La pareja de la guardia civil iba todos los sábados, puntualmente, a informar a Marina de que no se había encontrado rastro fiable del paradero de Miguel. Mientras tanto, Juan seguía hospitalizado y en el pueblo, poco a poco, fue apagándose el tema sobre todo a partir del momento en que dos o tres semanas después, la guardia civil decidió abandonar la búsqueda del fugitivo.
Desde el hospital y vía teléfono, Juan, fue dirigiendo sus propiedades, tomando las decisiones más urgentes. La primera y principal, encargar a una agencia de la capital, la venta del ganado y nombrar a Rubén, su jornalero de confianza, que se encargase de organizar los trabajos de la hacienda lo mejor posible y que le informase puntualmente de lo que iba ocurriendo, quería estar al corriente de todo y Rubén, todos los sábados pasaba a informar a su jefe y aprovechaba el día para disfrutar en la ciudad.
Unos meses después, con el ganado vendido, la cosecha recogida, el dinero, después de pagar los jornales correspondientes, disponible en el banco, la actividad se relajó. Las tierras necesitaban a alguien que controlase las peonadas y no lo había, Rubén no era respetado por sus compañeros y terminó dimitiendo de esa responsabilidad.
Marina no se preocupaba de nada, de vez en cuando preparaba un carruaje y se iba a la ciudad a la peluquería, a un masaje, al cine... La hacienda, como una máquina bien engrasada, fue funcionando algún tiempo y dando algún beneficio, Juan, cuando los médicos le informaron de que nunca más podría montar a caballo ni hacer ningún ejercicio físico fue perdiendo el interés por la hacienda y, la desidia y el abandono, fue haciendo su destructivo trabajo.
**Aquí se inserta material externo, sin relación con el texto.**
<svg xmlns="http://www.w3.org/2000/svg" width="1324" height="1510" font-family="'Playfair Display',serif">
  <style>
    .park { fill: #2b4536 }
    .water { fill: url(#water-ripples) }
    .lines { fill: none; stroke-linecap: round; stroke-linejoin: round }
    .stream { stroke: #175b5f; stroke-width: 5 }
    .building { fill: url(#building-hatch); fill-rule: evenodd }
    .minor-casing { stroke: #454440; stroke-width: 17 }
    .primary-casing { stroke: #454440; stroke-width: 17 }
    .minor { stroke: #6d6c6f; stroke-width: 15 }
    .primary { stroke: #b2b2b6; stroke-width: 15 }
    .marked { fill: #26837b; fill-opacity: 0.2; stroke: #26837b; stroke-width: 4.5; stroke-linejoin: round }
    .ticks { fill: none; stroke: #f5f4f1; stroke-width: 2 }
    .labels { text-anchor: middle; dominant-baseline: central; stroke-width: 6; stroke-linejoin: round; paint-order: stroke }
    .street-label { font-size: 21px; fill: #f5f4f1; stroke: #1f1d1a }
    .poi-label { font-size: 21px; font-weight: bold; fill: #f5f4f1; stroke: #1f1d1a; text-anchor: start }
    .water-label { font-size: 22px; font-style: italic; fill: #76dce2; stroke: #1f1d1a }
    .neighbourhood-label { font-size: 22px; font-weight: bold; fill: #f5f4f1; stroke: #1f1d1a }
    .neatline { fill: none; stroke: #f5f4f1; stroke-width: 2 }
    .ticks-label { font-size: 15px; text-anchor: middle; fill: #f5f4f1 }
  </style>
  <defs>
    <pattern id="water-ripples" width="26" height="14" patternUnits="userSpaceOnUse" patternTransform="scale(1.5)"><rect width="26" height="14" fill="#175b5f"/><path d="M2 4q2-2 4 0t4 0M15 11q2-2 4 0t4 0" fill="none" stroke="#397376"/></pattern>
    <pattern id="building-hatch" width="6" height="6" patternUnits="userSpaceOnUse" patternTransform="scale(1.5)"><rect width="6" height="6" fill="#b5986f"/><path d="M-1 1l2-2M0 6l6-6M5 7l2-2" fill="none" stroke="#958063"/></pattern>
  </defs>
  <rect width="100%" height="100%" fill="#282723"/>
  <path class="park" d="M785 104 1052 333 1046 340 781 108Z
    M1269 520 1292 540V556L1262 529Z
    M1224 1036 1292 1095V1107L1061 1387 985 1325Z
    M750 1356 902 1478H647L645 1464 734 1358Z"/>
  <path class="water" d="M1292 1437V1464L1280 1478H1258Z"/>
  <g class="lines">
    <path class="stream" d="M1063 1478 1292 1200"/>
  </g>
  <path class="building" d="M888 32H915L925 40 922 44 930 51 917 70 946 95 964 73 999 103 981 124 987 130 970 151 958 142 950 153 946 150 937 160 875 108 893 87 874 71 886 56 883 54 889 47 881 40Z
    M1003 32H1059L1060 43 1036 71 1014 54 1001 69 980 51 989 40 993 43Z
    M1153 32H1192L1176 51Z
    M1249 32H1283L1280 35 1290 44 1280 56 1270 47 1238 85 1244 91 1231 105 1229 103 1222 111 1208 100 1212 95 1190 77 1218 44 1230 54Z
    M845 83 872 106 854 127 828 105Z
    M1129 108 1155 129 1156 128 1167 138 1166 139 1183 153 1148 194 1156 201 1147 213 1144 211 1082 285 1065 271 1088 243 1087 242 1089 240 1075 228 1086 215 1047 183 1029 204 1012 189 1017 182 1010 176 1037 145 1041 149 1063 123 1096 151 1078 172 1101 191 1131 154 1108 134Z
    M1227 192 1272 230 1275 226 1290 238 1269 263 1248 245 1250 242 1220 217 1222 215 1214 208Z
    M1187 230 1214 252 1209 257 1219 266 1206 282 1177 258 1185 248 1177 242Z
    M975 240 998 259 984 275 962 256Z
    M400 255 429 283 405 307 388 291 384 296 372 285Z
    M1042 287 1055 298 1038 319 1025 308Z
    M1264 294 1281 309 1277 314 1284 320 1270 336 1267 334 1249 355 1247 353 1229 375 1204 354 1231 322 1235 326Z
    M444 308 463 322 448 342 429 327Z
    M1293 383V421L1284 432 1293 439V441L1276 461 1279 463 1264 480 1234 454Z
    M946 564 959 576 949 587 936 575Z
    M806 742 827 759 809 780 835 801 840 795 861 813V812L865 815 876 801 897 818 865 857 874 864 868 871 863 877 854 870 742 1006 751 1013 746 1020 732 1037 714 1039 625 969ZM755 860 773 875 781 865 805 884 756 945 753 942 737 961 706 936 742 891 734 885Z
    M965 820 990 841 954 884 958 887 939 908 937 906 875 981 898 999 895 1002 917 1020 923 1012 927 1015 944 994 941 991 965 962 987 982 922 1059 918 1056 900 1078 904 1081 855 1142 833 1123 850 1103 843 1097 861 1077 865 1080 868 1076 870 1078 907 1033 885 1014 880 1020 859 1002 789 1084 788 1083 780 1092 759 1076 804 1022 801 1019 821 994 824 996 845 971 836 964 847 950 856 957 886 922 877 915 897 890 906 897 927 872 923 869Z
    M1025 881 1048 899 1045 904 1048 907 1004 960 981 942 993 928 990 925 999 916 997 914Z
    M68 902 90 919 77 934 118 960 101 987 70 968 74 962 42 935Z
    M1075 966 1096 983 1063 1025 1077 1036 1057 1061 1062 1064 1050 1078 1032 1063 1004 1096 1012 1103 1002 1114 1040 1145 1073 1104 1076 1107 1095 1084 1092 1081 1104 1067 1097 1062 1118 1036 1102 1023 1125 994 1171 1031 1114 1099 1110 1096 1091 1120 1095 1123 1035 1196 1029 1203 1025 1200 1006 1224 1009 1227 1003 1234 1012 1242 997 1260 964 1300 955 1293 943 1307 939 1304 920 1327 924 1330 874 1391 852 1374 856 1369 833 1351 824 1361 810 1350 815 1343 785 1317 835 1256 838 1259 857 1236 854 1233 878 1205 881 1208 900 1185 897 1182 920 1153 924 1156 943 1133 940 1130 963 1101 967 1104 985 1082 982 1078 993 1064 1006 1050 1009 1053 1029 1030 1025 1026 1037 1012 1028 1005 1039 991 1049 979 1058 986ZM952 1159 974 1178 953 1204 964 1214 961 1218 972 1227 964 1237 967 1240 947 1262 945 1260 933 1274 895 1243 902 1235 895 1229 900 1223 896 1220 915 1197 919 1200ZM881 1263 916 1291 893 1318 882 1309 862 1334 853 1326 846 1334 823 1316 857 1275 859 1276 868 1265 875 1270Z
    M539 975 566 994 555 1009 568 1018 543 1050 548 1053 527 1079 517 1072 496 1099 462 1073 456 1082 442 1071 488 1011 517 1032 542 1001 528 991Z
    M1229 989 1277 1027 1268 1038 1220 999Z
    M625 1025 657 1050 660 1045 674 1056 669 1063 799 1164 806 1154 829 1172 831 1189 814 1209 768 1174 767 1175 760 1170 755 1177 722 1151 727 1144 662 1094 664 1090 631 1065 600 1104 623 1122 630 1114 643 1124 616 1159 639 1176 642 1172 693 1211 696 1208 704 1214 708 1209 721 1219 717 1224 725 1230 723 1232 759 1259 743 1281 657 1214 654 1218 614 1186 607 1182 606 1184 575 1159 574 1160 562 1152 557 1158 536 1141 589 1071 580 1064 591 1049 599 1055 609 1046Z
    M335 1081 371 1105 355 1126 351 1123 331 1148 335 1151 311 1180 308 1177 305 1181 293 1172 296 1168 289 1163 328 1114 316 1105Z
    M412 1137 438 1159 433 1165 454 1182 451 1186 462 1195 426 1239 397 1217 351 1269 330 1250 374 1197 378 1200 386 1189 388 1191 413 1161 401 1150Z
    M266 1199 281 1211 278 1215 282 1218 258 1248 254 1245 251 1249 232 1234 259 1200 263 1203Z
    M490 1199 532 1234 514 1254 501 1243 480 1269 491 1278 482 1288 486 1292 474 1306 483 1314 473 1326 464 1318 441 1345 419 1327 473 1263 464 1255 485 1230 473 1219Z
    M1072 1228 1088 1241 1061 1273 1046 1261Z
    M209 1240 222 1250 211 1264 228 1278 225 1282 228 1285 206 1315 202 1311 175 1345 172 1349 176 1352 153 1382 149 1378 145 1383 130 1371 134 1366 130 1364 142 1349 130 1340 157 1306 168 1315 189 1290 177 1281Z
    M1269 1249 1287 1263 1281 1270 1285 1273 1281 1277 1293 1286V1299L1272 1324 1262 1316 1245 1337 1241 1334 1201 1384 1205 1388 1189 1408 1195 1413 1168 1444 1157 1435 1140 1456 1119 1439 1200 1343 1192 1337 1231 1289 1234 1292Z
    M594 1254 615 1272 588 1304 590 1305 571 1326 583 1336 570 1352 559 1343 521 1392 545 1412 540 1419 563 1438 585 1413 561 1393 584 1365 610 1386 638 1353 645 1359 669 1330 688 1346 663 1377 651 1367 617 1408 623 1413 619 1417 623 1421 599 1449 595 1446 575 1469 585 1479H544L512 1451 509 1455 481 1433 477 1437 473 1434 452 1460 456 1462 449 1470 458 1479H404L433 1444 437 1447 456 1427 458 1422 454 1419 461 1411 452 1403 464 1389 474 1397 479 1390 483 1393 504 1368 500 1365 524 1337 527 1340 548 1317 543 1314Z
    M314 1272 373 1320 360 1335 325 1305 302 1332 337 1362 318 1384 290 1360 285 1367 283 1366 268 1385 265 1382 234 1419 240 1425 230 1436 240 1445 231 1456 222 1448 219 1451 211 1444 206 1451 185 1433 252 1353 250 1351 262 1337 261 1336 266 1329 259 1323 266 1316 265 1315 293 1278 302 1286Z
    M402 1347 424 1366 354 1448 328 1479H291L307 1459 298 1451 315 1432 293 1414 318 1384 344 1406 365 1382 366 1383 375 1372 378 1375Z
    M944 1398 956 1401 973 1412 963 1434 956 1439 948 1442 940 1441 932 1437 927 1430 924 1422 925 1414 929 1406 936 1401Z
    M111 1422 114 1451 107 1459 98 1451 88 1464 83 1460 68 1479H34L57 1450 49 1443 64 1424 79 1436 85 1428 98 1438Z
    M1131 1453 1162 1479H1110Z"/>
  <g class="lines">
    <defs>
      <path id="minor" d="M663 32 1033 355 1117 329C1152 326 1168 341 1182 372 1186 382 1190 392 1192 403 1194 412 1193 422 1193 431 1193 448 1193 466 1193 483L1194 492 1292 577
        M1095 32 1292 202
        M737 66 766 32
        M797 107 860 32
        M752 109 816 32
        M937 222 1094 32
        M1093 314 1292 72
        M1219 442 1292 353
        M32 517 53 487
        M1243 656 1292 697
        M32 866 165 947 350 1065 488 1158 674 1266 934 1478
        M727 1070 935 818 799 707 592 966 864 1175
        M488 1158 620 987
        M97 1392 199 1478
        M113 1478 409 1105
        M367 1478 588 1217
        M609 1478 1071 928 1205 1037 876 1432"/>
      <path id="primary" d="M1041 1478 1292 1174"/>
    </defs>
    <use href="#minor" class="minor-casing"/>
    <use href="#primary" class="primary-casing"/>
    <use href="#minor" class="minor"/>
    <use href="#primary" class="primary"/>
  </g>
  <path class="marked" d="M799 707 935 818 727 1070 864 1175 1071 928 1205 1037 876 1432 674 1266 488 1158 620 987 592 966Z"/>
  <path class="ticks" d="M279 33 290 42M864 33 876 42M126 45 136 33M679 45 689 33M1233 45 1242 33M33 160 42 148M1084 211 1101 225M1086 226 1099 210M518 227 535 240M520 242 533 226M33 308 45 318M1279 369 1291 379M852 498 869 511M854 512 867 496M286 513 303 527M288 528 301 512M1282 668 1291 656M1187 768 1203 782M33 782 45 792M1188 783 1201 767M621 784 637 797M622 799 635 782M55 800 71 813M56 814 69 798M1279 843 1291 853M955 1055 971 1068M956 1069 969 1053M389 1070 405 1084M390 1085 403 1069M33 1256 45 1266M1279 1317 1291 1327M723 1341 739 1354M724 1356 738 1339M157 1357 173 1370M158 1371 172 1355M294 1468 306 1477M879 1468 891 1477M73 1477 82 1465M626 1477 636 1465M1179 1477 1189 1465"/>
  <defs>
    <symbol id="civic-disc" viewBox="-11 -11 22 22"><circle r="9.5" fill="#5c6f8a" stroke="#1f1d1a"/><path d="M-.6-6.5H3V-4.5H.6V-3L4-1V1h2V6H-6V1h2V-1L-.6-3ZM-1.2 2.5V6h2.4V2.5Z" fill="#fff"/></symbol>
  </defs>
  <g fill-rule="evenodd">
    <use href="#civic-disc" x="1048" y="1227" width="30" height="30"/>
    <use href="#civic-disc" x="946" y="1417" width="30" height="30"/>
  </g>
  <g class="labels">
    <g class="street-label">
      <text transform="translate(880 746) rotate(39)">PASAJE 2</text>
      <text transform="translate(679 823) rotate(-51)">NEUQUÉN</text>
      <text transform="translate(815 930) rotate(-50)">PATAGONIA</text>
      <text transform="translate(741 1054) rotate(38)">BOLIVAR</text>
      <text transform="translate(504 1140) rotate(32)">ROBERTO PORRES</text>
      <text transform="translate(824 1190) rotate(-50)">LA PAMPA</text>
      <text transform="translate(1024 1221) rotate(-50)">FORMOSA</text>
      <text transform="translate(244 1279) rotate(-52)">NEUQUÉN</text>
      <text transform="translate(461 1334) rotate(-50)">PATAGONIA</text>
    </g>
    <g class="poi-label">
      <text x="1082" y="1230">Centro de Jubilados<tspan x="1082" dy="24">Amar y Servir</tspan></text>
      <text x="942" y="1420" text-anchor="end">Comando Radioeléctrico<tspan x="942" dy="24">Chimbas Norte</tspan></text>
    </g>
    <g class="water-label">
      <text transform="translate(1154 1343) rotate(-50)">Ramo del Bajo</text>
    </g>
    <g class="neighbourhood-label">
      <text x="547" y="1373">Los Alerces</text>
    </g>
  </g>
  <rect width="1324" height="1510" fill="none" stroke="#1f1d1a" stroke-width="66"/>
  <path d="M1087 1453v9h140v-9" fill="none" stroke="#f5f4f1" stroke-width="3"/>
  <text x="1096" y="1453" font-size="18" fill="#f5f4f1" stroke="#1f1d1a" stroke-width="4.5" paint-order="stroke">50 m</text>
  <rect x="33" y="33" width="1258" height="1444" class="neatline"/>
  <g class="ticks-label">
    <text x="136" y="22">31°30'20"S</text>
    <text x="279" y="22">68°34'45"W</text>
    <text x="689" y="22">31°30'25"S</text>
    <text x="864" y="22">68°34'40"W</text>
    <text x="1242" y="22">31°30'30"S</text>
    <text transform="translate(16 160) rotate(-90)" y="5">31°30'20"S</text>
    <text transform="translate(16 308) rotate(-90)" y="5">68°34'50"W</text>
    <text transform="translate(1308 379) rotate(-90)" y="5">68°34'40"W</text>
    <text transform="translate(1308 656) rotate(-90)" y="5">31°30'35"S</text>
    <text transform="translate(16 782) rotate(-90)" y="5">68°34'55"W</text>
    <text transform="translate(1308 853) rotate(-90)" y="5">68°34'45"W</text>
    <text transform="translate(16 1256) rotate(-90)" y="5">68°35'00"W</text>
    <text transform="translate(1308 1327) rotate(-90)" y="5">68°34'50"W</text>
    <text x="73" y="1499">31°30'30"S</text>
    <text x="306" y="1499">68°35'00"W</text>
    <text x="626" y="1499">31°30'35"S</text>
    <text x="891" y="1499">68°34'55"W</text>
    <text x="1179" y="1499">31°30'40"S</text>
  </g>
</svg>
Juan volvió a casa en un cochecito eléctrico del que no podía prescindir y su relación con Marina no podía ser peor, apenas se hablaban, habían despedido, de común acuerdo, a las sirvientas y Juan se acostumbró a recorrer la hacienda en su cochecito y cuidando de que los tres obreros que le habían sido fieles trabajasen algo en las tierras, ni soñaba con comprar ganado, con tener la hacienda malamente atendida y comida en la mesa se conformaba, se sentía viejo e incapaz, por eso y por los comentarios de los vecinos del pueblo, no volvió nunca más a salir de sus propiedades.